Farm Harvest Festival to be hosted this weekend

Farm+Harvest+Festival+to+be+hosted+this+weekend

courtesy case.edu

The Farm Harvest Festival has become a beloved “welcome back” event of the first semester, where students can find their off-campus fall adventure in their own backyard.

Jenna Millemaci, Assistant News Editor

This Saturday, Oct. 6 from noon until 6 p.m., the Squire Valleevue Farm will be hosting the Student Sustainability Council’s (SSC) third annual Farm Harvest Festival, the organization’s largest community-gathering event of the year.

Over the past few years, the festival has become a beloved welcome back event of the first semester, where students can find their off-campus fall adventure right in their own backyard.

“Every year is more and more popular. It is our third year and we keep adding more activities,” said Dr. Ana Locci, farm director. The Farm Harvest Festival began as a joint initiative between the farm and the SSC, the premier environmental organization on campus.

Undergraduate and graduate students, faculty, staff, their guests, and outside community members can get a chance to see what the farm food program has produced for Bon Appétit and all of the cafés on campus and enjoy fresh food straight from the farm.

This year’s activities will mix traditional and new, including hayrides, bonfires, s’mores, a tall grass maze, music, hiking, cookie decorating, cooking demonstrations, and outdoor games, as well as exploring bee-keeping, berry farming, and herb planting.

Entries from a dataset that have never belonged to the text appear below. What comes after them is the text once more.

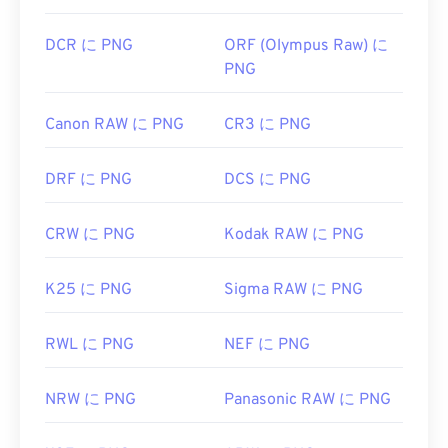
PNGに関するLifeWireの記事
PNGに関するWiki記事
DCR に PNG
ORF (Olympus Raw) に
PNG
関連するPNGツール:
カラーピッカー
を使用して画像から色を選択します
Canon RAW に PNG
CR3 に PNG
DRF に PNG
DCS に PNG
CRW に PNG
Kodak RAW に PNG
K25 に PNG
Sigma RAW に PNG
RWL に PNG
NEF に PNG
NRW に PNG
Panasonic RAW に PNG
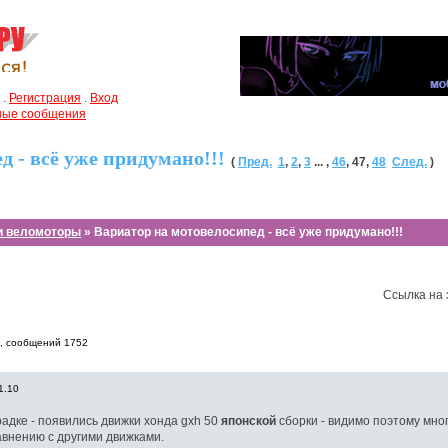
.
Регистрация
.
Вход
чные сообщения
д - всё уже придумано!!!
(
Пред.
1
,
2
,
3
... ,
46
,
47
,
48
След.
)
и веломоторы
» Вариатор на мотовелосипед - всё уже придумано!!!
Ссылка на 
7, cообщений 1752
1.10
радке - появились движки хонда gxh 50
японской
сборки - видимо поэтому мног
авнению с другими движками.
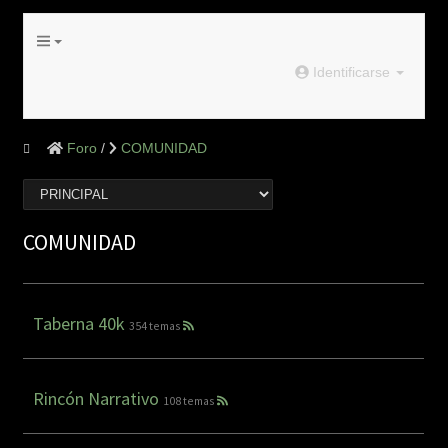
Identificarse
Foro
COMUNIDAD
COMUNIDAD
Taberna 40k
354 temas
Rincón Narrativo
108 temas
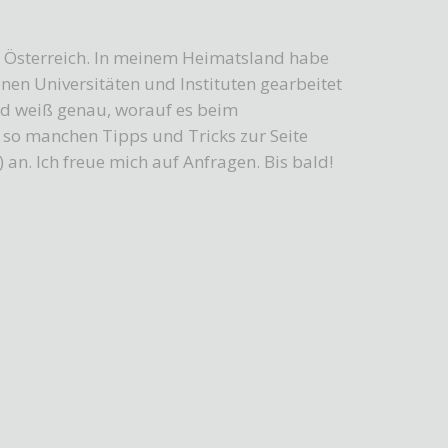
n Österreich. In meinem Heimatsland habe
enen Universitäten und Instituten gearbeitet
und weiß genau, worauf es beim
 so manchen Tipps und Tricks zur Seite
 an. Ich freue mich auf Anfragen. Bis bald!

“The farm is like a verdant oasis away from the city, yet only about 10 miles away,” said Chris Bond, a horticulturist at the farm. “It is a great place for the Case Western community to come and both learn and recreate.”

Fresh food will be available for free for students with a CWRU ID and guests will be charged a five dollar fee for food and drinks, with proceeds going to the SSC. The menu will include vegetarian chili, apples, apple cider, roasted vegetables, and fresh salads made with farm produce.

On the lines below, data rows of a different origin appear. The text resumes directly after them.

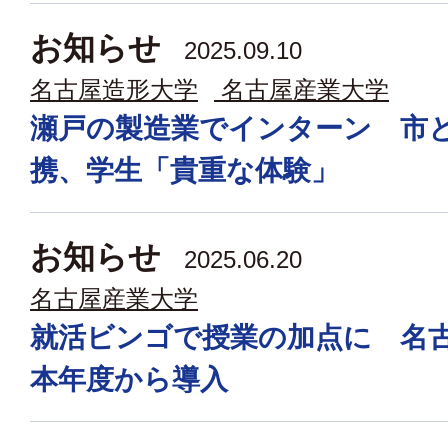
お知らせ
2025.09.10
名古屋造形大学
名古屋産業大学
瀬戸の製造業でインターン 市
携、学生「貴重な体験」
お知らせ
2025.06.20
名古屋産業大学
就活ビンゴで授業の加点に 名
本年度から導入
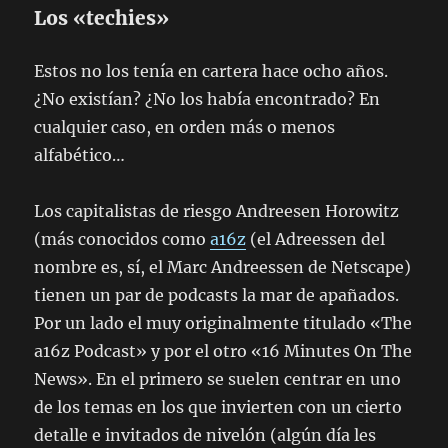
Los «techies»
Estos no los tenía en cartera hace ocho años.
¿No existían? ¿No los había encontrado? En
cualquier caso, en orden más o menos
alfabético…
Los capitalistas de riesgo Andreesen Horowitz
(más conocidos como
a16z
(el Adreessen del
nombre es, sí, el Marc Andreessen de Netscape)
tienen un par de podcasts la mar de apañados.
Por un lado el muy originalmente titulado «The
a16z Podcast» y por el otro «16 Minutes On The
News». En el primero se suelen centrar en uno
de los temas en los que invierten con un cierto
detalle e invitados de nivelón (algún día les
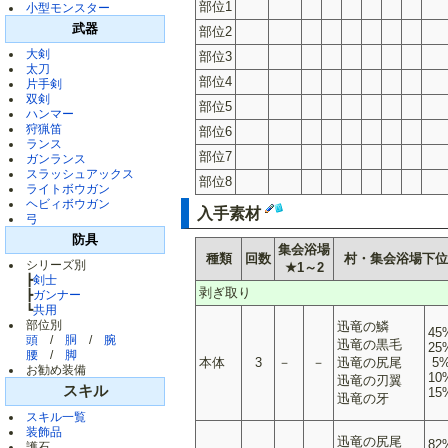
部位1
小型モンスター
武器
部位2
大剣
部位3
太刀
部位4
片手剣
双剣
部位5
ハンマー
狩猟笛
部位6
ランス
部位7
ガンランス
スラッシュアックス
部位8
ライトボウガン
ヘビィボウガン
入手素材
弓
防具
集会浴場
種類
回数
村・集会浴場下位
シリーズ別
★1～2
┣
剣士
剥ぎ取り
┣
ガンナー
┗
共用
部位別
迅竜の鱗
45
頭
/
胴
/
腕
迅竜の黒毛
25
腰
/
脚
本体
3
－
－
迅竜の尻尾
5
お勧め装備
10
迅竜の刃翼
スキル
15
迅竜の牙
スキル一覧
装飾品
迅竜の尻尾
82
護石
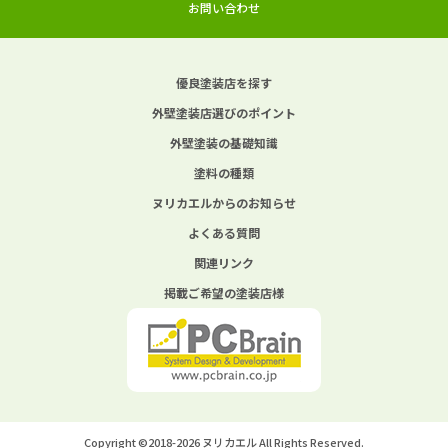
お問い合わせ
優良塗装店を探す
外壁塗装店選びのポイント
外壁塗装の基礎知識
塗料の種類
ヌリカエルからのお知らせ
よくある質問
関連リンク
掲載ご希望の塗装店様
Copyright ©2018-2026 ヌリカエル All Rights Reserved.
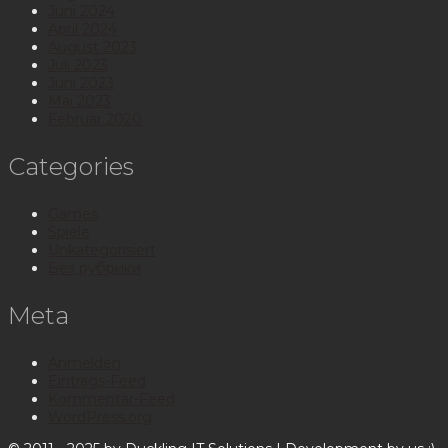
Juni 2024
April 2024
August 2023
Juli 2023
Juni 2023
Mai 2023
Februar 2020
Categories
Games
Spiele
Unkategorisiert
Без рубрики
Meta
Anmelden
Eintrags-Feed
Kommentar-Feed
WordPress.org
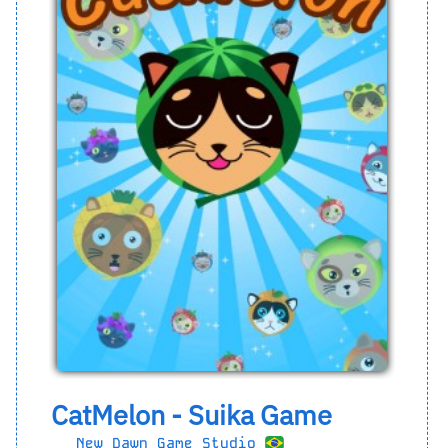
CatMelon - Suika Game
New Dawn Game Studio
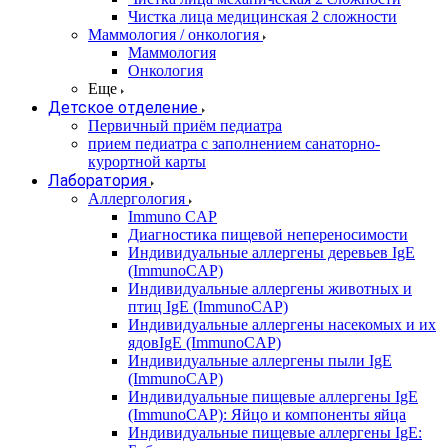
Чистка лица медицинская 2 сложности
Маммология / онкология
Маммология
Онкология
Еще
Детское отделение
Первичный приём педиатра
прием педиатра с заполнением санаторно-
курортной карты
Лаборатория
Аллергология
Immuno CAP
Диагностика пищевой непереносимости
Индивидуальные аллергены деревьев IgE
(ImmunoCAP)
Индивидуальные аллергены животных и
птиц IgE (ImmunoCAP)
Индивидуальные аллергены насекомых и их
ядовIgE (ImmunoCAP)
Индивидуальные аллергены пыли IgE
(ImmunoCAP)
Индивидуальные пищевые аллергены IgE
(ImmunoCAP): Яйцо и компоненты яйца
Индивидуальные пищевые аллергены IgE:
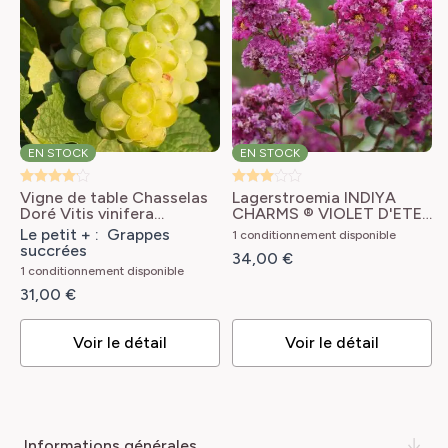
EN STOCK
EN STOCK
Vigne de table Chasselas
Lagerstroemia INDIYA
Doré
Vitis vinifera
CHARMS ® VIOLET D'ETE
Chasselas doré
® 'Indyvio' ou lilas des
Le petit + : Grappes
1 conditionnement disponible
Indes violet
Lagerstroemia
succrées
34,00 €
indica Violet d'Ete®
1 conditionnement disponible
indyvio
31,00 €
Voir le détail
Voir le détail
informations générales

“This year we will have a small farmer’s market selling some seasonal produce, including honey, inside the sheep barn…We will have pumpkins available for sale at the market, as well as some that can be picked,” Bond said. “For the first time, we will have yoga and Zumba classes,” he continued. Yoga and Zumba will be provided by 1-2-1 Fitness, and the farm will also be displaying its new honey house for honey extraction.

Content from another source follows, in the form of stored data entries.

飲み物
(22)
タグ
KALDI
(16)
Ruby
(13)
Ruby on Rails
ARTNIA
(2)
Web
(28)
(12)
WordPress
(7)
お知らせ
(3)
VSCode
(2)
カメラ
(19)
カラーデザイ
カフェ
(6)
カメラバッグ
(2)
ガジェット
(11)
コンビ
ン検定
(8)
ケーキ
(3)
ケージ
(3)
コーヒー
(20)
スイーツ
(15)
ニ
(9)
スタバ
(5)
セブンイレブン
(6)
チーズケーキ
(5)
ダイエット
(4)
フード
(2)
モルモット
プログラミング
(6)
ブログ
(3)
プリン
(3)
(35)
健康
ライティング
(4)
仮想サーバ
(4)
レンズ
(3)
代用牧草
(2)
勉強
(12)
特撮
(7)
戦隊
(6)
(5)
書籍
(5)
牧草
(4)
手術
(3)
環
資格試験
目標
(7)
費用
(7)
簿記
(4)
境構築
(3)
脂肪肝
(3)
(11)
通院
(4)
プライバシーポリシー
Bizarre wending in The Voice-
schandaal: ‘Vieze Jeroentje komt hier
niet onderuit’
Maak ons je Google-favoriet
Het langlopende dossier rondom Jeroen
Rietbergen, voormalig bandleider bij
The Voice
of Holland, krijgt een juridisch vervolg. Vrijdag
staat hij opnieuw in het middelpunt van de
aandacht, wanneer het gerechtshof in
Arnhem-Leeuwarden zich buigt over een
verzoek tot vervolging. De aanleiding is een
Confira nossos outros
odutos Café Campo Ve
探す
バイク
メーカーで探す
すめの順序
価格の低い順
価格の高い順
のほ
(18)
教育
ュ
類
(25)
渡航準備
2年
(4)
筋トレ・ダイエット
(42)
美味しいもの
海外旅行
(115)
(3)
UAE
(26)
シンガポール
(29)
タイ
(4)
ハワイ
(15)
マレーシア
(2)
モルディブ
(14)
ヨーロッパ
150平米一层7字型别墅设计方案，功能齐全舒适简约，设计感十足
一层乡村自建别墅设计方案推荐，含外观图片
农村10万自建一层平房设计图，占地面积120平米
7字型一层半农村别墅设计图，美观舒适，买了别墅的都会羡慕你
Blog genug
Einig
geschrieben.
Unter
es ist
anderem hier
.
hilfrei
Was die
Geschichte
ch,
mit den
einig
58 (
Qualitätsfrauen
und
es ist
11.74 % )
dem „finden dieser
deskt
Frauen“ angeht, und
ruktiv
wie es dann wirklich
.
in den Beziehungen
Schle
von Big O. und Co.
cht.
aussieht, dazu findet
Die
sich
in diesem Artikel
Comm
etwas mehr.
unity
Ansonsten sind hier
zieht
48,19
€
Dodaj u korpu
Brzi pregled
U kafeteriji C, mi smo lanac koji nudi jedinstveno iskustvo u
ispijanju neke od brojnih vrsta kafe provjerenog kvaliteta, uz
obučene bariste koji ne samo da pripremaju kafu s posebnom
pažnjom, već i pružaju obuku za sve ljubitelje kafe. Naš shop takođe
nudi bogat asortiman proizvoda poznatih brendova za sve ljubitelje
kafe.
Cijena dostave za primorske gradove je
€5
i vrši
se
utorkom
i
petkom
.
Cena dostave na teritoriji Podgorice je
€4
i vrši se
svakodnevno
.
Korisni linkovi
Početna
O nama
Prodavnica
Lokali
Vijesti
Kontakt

CWRU student performers will include Case in Point, the Spartan Tappers, Speakeasy, Juggling Club, Case Ballroom Dance Society, Solstice, Voices of Glory, the Case Men’s Glee Club, and Dhamakapella. Members of Greek Life and Center for Civic Engagement and Learning will be participating as volunteers, and certain activities will be run by the SSC and various Residence Hall Association Community Councils.

The SSC will be putting their trademark “zero waste” stamp on the event, promoting the Office for Sustainability’s “Green your Event” campaign. “Zero waste basically means just getting the event to send the lowest possible amount of materials to the landfills,” said Abby Dwornik, SSC Vice Chair. Volunteers will be running the waste stations to ensure correct composting and disposal.

“For us it’s really about getting people out to the farm to realize it exists and to realize we have local food in our backyard…it’s an important part of sustainability at Case Western,” she said. “The Farm Harvest Festival is special [for the SSC] because it’s an event where everyone can get involved and have fun as a community.”

The festival is also a great way for first-time visitors to explore the academic and volunteer opportunities the farm has to offer. “[The farm] is the university’s outdoor classroom. It serves all the university schools,” she said. “[The Farm Harvest Festival] really showcases the farm food program and the farm’s facilities.”

The farm food program is a new initiative to provide local and healthy food to the CWRU dining halls. The farm has provided over 18,000 pounds of fresh food to the campus dining halls, and student volunteers provide 25 percent of the labor. So far this year, the farm has had 289 student volunteers with a total of 1430 hours.

In addition, the farm has provided over 10,000 hours of teaching instruction to undergraduate, graduate, local schools, and continuing education programs in 2012.

“I would like to have a many freshmen as possible get to visit the farm very early in their time at Case Western,” said Locci. “As several students have pointed out to me, their time at the farm has made their Case Western experience an unforgettable one.”

Complimentary transportation to and from the farm will begin at 11:30 a.m. in front of the Thwing Center.